How can intelligent people see the same thing and interpret it so differently? Something the late psychiatrist M. Scott Peck wrote in one of his books keeps coming back to me. In The Road Less Traveled, Peck said we all construct maps to understand what’s happening in the world and navigate through life. They can be effective guides until the world changes. We may be driving along guided by a GPS unit with outdated software and find ourselves going the wrong way on a one-way street.

As evidence piles up indicating that our map is no longer accurate we have two choices: We can ignore the evidence by rationalizing it away, or we can do the work necessary to construct a new map — a new way of understanding the world. According to Scott Peck, most do the former because “the process of making revisions… is painful, often excruciatingly painful… Often this act of ignoring is much more than passive… We may denounce the new information as false, dangerous… We may actually crusade against it… and try to manipulate the world so as to make it conform to our view of reality. Rather than try to change the map, [we] may try to destroy the new reality.”

Politically, Americans tend to align with one party or the other. We trudge along for a while until we realize that neither offers a worldview we trust anymore. We can at that point declare ourselves independent, but we still tend to vote for one party or the other consistently. Almost by default, we find ourselves on the left or on the right. Is Bernie Sanders really independent? Is Angus King?

In my classroom, we discussed current events, often very controversial ones. My best students argued passionately for one side or the other and I came to realize that their views usually reflected those of their parents, which is natural enough. Maybe their parents had, in turn, adopted their parents’ views, or perhaps they labored to construct their own.
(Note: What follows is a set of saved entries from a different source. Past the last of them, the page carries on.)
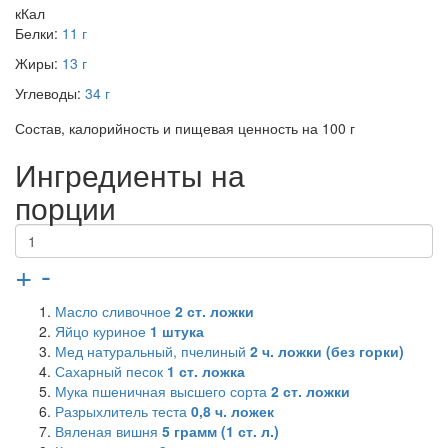
кКал
Белки:
11 г
Жиры:
13 г
Углеводы:
34 г
Состав, калорийность и пищевая ценность на 100 г
Ингредиенты на
порции
+
-
Масло сливочное
2
ст. ложки
Яйцо куриное
1
штука
Мед натуральный, пчелиный
2
ч. ложки (без горки)
Сахарный песок
1
ст. ложка
Мука пшеничная высшего сорта
2
ст. ложки
Разрыхлитель теста
0,8
ч. ложек
Вяленая вишня
5
грамм (1 ст. л.)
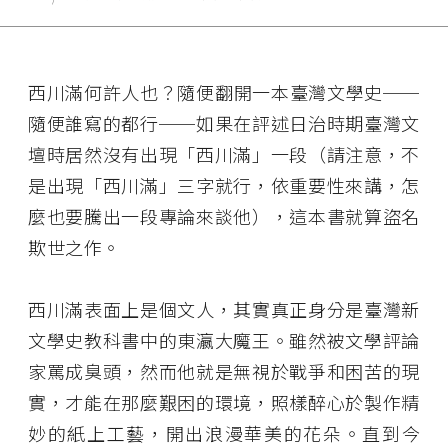
西川滿何許人也？隨便翻開一本臺灣文學史──
隨便誰寫的都行──如果在評述日治時期臺灣文
壇時居然沒有出現「西川滿」一段（請注意，不
是出現「西川滿」三字就行，依重要性來講，怎
麼也要騰出一段專論來談他），這本書就算盜名
欺世之作。
西川滿表面上是個文人，其實真正身分是臺灣新
文學史教科書中的東瀛大魔王。雖然被文學評論
家罵成臭頭，然而他就是無視於戰爭和困苦的現
實，才能在那麼艱困的環境，照樣醉心於製作精
妙的紙上工藝，開出浪漫華美的花朵。直到今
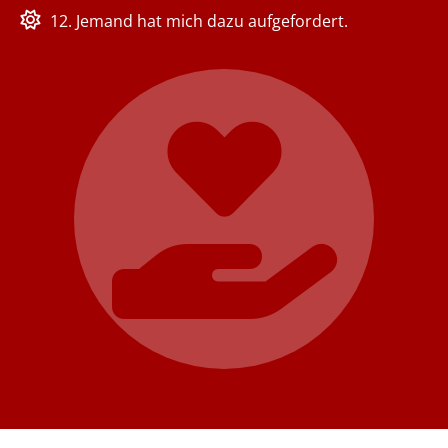
12. Jemand hat mich dazu aufgefordert.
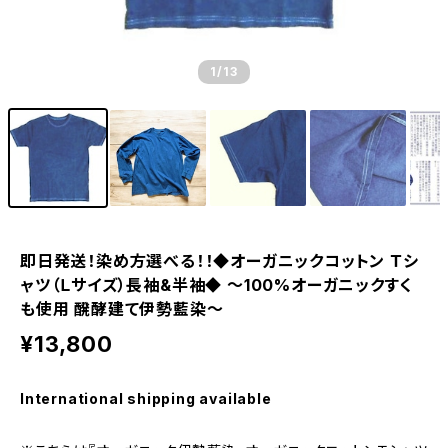
1
/13
即日発送！染め方選べる！！◆オーガニックコットン Ｔシ
ャツ（Ｌサイズ）長袖&半袖◆ ～100%オーガニックすく
も使用 醗酵建て伊勢藍染～
¥13,800
International shipping available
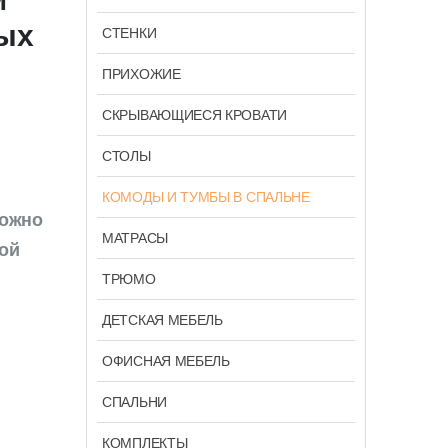
тых
СТЕНКИ
ПРИХОЖИЕ
СКРЫВАЮЩИЕСЯ КРОВАТИ
СТОЛЫ
КОМОДЫ И ТУМБЫ В СПАЛЬНЕ
Можно
МАТРАСЫ
ой
ТРЮМО
ДЕТСКАЯ МЕБЕЛЬ
ОФИСНАЯ МЕБЕЛЬ
СПАЛЬНИ
КОМПЛЕКТЫ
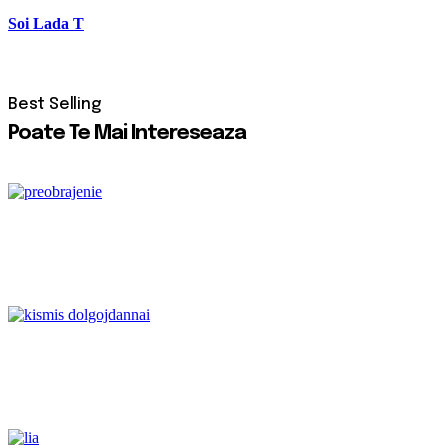
Soi Lada T
Poate Te Mai Intereseaza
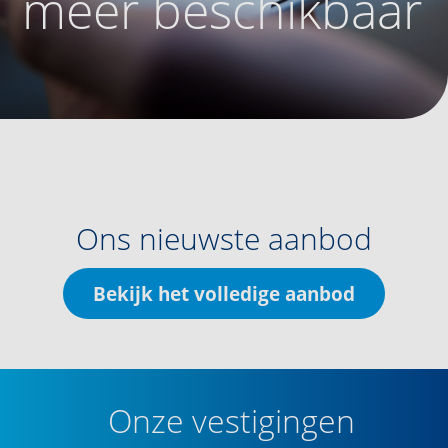
meer beschikbaar
Ons nieuwste aanbod
Bekijk het volledige aanbod
Onze vestigingen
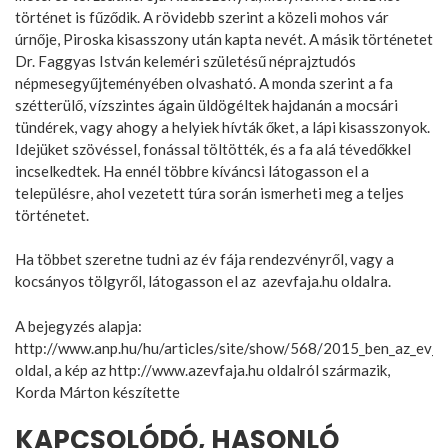
történet is fűződik. A rövidebb szerint a közeli mohos vár
úrnője, Piroska kisasszony után kapta nevét. A másik történetet
Dr. Faggyas István keleméri születésű néprajztudós
népmesegyűjteményében olvasható. A monda szerint a fa
szétterülő, vízszintes ágain üldögéltek hajdanán a mocsári
tündérek, vagy ahogy a helyiek hívták őket, a lápi kisasszonyok.
Idejüket szövéssel, fonással töltötték, és a fa alá tévedőkkel
incselkedtek. Ha ennél többre kíváncsi látogasson el a
településre, ahol vezetett túra során ismerheti meg a teljes
történetet.
Ha többet szeretne tudni az év fája rendezvényről, vagy a
kocsányos tölgyről, látogasson el az azevfaja.hu oldalra.
A bejegyzés alapja:
http://www.anp.hu/hu/articles/site/show/568/2015_ben_az_ev_f
oldal, a kép az http://www.azevfaja.hu oldalról származik,
Korda Márton készítette
KAPCSOLÓDÓ, HASONLÓ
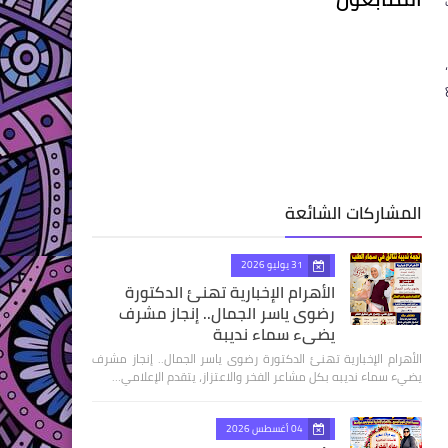
المشاركات الشائعة
31 يوليو 2026
الأهرام الإخبارية تهنئ الدكتورة
رضوى ياسر الجمال.. إنجاز مشرف
يضيء سماء نديبة
الأهرام الإخبارية تهنئ الدكتورة رضوى ياسر الجمال.. إنجاز مشرف
يضيء سماء نديبه بكل مشاعر الفخر والاعتزاز، يتقدم الإعلامي…
04 أغسطس 2026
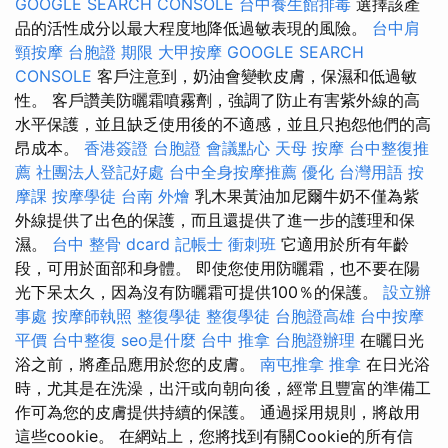
GOOGLE SEARCH CONSOLE
台中養生館排毒
選擇該產
品的活性成分以最大程度地降低過敏表現的風險。
台中肩
頸按摩
台胞證 期限
大甲按摩
GOOGLE SEARCH
CONSOLE
客戶注意到，奶油會變軟皮膚，保濕和低過敏
性。 客戶讚美防曬霜噴霧劑，強調了防止有害紫外線的高
水平保護，並且缺乏使用後的不適感，並且只抱怨他們的高
昂成本。
香港簽證 台胞證
會議點心
天母 按摩
台中整復推
薦
社團法人登記好處
台中全身按摩推薦
優化 台灣用語
按
摩課
按摩學徒
台南 外燴
乳木果黃油加尼爾牛奶不僅為紫
外線提供了出色的保護，而且還提供了進一步的護理和保
濕。
台中 整骨 dcard
記帳士 衝刺班
它適用於所有年齡
段，可用於面部和身體。 即使您使用防曬霜，也不要在陽
光下呆太久，因為沒有防曬霜可提供100％的保護。
設立辦
事處
按摩師執照
整復學徒
整復學徒
台胞證高雄
台中按摩
平價
台中整復
seo是什麼
台中 推拿
台胞證辦理
在曬日光
浴之前，將產品應用於您的皮膚。
南屯推拿
推拿
在日光浴
時，尤其是在洗澡，出汗或向朝向後，經常且豐富的準備工
作可為您的皮膚提供持續的保護。 通過採用規則，將啟用
這些cookie。 在網站上，您將找到有關Cookie的所有信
They were either loyal to their ancestors or they did a lot of work to draw their own political map. Each method brings with it a strong emotional attachment to a particular worldview which becomes the prism through which we view almost everything.

Emotion can cloud the thinking of intelligent people and it flooded the hearing last Thursday. Both sides were drowning in it and rational thought took a back seat. Is one side or the other manipulating the world to make it conform to its view of reality? Are both? The word “abortion” didn’t come up that day but it’s a principal dynamic in Kavanaugh’s nomination process, and both sides are heavily invested. The left sees abortion as liberating women to pursue their careers, their very lives, from the burden of bearing and raising children. The right understands abortion as dismembering innocent human babies in the womb.
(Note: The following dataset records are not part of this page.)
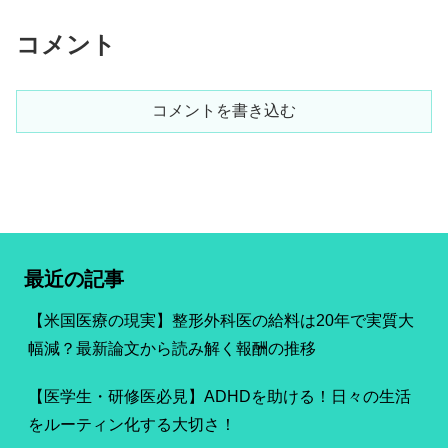
コメント
コメントを書き込む
最近の記事
【米国医療の現実】整形外科医の給料は20年で実質大
幅減？最新論文から読み解く報酬の推移
【医学生・研修医必見】ADHDを助ける！日々の生活
をルーティン化する大切さ！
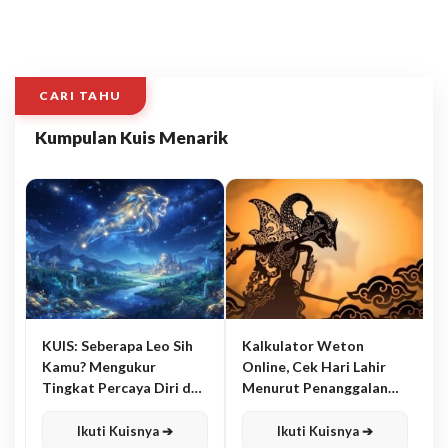
CARI TAHU
Kumpulan Kuis Menarik
KUIS: Seberapa Leo Sih
Kalkulator Weton
Kamu? Mengukur
Online, Cek Hari Lahir
Tingkat Percaya Diri dan
Menurut Penanggalan
Karisma
Jawa
Ikuti Kuisnya ➔
Ikuti Kuisnya ➔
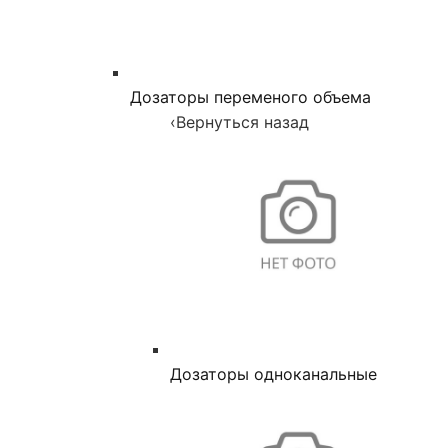
Дозаторы переменого объема
‹
Вернуться назад
Дозаторы одноканальные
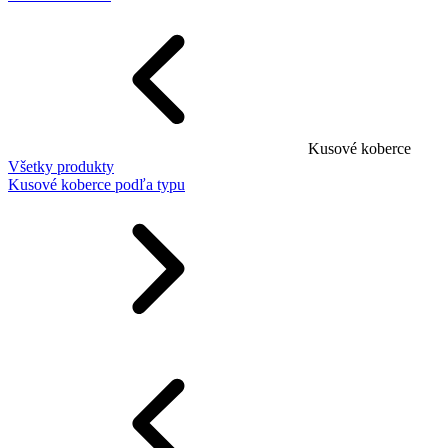
Kusové koberce
Všetky produkty
Kusové koberce podľa typu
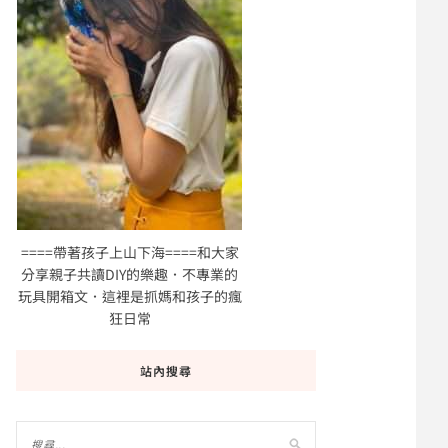
====帶著孩子上山下海====和大家
分享親子共讀DIY的樂趣．不專業的
玩具開箱文．這裡是抓媽和孩子的瘋
狂日常
站內搜尋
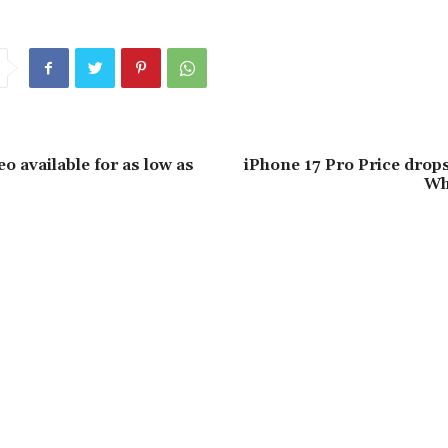
 available for as low as
iPhone 17 Pro Price drops
Wh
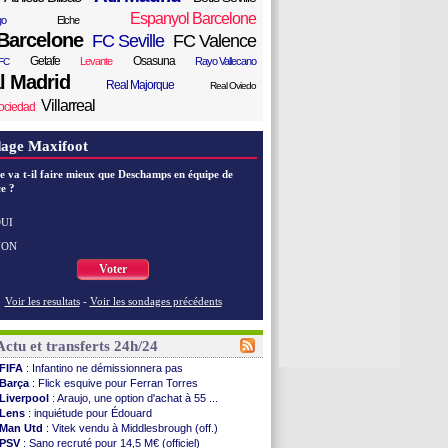
Espanyol Barcelone
go
Elche
Barcelone
FC Seville
FC Valence
Getafe
Osasuna
Levante
Rayo Vallecano
FC
l Madrid
Real Majorque
Real Oviedo
Villarreal
ociedad
age Maxifoot
e va t-il faire mieux que Deschamps en équipe de
e ?
UI
NON
Voter
Voir les resultats
-
Voir les sondages précédents
Actu et transferts 24h/24
FIFA
: Infantino ne démissionnera pas
Barça
: Flick esquive pour Ferran Torres
Liverpool
: Araujo, une option d'achat à 55 ...
Lens
: inquiétude pour Édouard
Man Utd
: Vitek vendu à Middlesbrough (off.)
PSV
: Sano recruté pour 14,5 M€ (officiel)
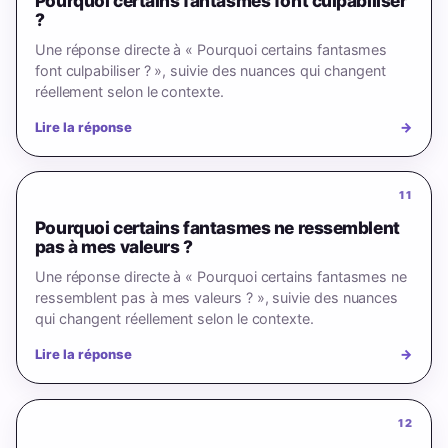
Pourquoi certains fantasmes font culpabiliser
?
Une réponse directe à « Pourquoi certains fantasmes
font culpabiliser ? », suivie des nuances qui changent
réellement selon le contexte.
Lire la réponse
→
11
Pourquoi certains fantasmes ne ressemblent
pas à mes valeurs ?
Une réponse directe à « Pourquoi certains fantasmes ne
ressemblent pas à mes valeurs ? », suivie des nuances
qui changent réellement selon le contexte.
Lire la réponse
→
12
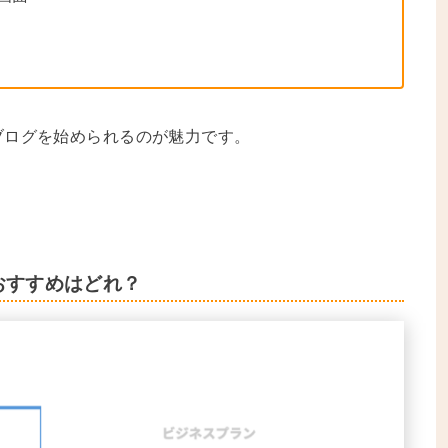
ブログを始められるのが魅力です。
におすすめはどれ？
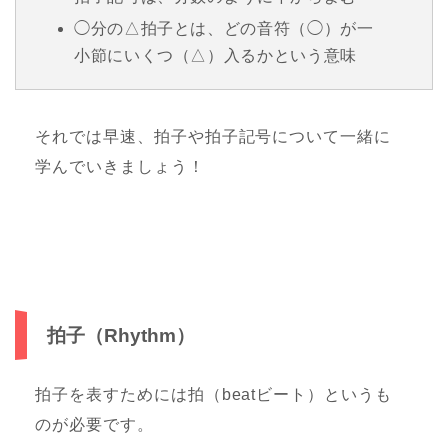
◯分の△拍子とは、どの音符（◯）が一
小節にいくつ（△）入るかという意味
それでは早速、拍子や拍子記号について一緒に
学んでいきましょう！
拍子（Rhythm）
拍子を表すためには拍（beatビート）というも
のが必要です。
Sex is another dynamic closely related to abortion. The left views pregnancy as an accident on the sexual liberation highway. When birth control fails, get to the body shop for an abortion. It’s a “women’s health” issue they claim, which implies that pregnancy is a disease. They claim that men, especially white men like the Republicans on the committee, would force women to have children, like a scene out of “The Handmaid’s Tale.” Protesters appeared at the hearing dressed in Handmaid costumes. Then the left brought in Christine Blasey Ford to accuse Kavanaugh of trying to force her to have sex.

Conservative writer Denise McAllister tweeted the following while the watched the hearing:

“At the root of #abortion hysteria is women’s unhinged desire for irresponsible sex. Sex is their god. Abortion is their sacrament. It’s abhorrent as women have flung themselves from the heights of being the world’s civilizing force to the muck and mire of dehumanizing depravity.”
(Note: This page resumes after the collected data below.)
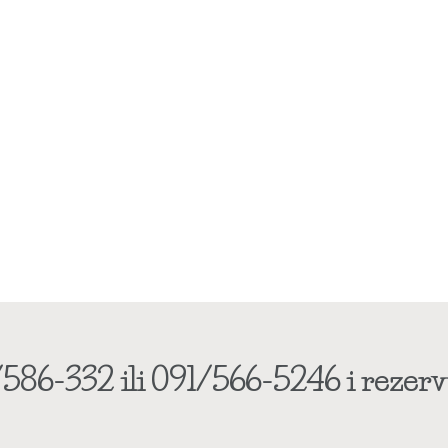
586-332 ili 091/566-5246 i rezervi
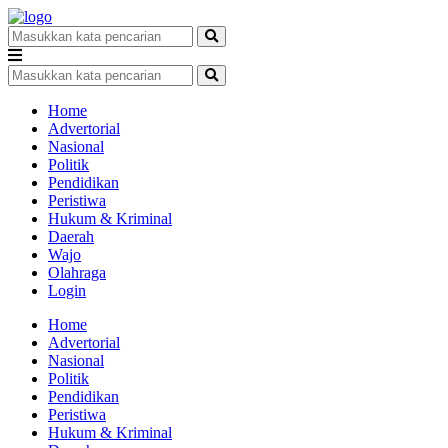
Home
Advertorial
Nasional
Politik
Pendidikan
Peristiwa
Hukum & Kriminal
Daerah
Wajo
Olahraga
Login
Home
Advertorial
Nasional
Politik
Pendidikan
Peristiwa
Hukum & Kriminal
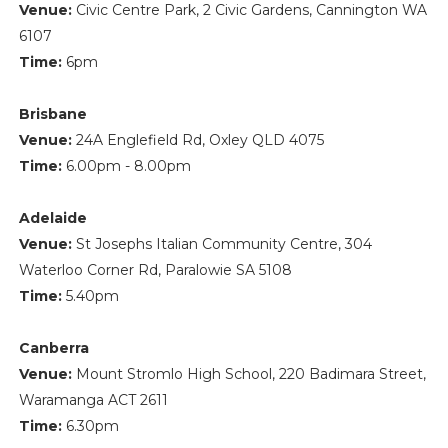
Venue:
Civic Centre Park, 2 Civic Gardens, Cannington WA
6107
Time:
6pm
Brisbane
Venue:
24A Englefield Rd, Oxley QLD 4075
Time:
6.00pm - 8.00pm
Adelaide
Venue:
St Josephs Italian Community Centre, 304
Waterloo Corner Rd, Paralowie SA 5108
Time:
5.40pm
Canberra
Venue:
Mount Stromlo High School,
220 Badimara Street,
Waramanga ACT 2611
Time:
6.30pm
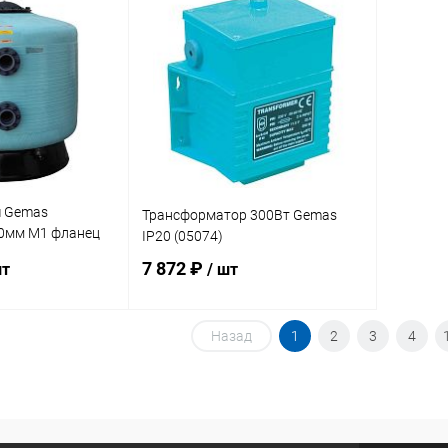
корзину
В корзину
В избранное
В изб
В наличии
К сравнению
Под заказ
К сра
ч Gemas
Трансформатор 300Вт Gemas
0мм M1 фланец
IP20 (05074)
)
7 872 ₽
шт
/ шт
Назад
1
2
3
4
корзину
В корзину
В избранное
Под заказ
К сравнению
В наличии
She’s now in hiding after claiming she received multiple threats to rape and strangle her followed her tweet. Blasey Ford and Kavanaugh got similar threats. Although considered a sexual predator by half of America, Kavanaugh claimed in a television interview last week that as a faithful Catholic, he was a virgin until years after going to college — a rather remarkable claim for a man in 21st century America.

The Kavanaugh hearings not only exemplified America’s divide; they deepened it. As emotion continues to boil over the gap between left and right is becoming a gulf.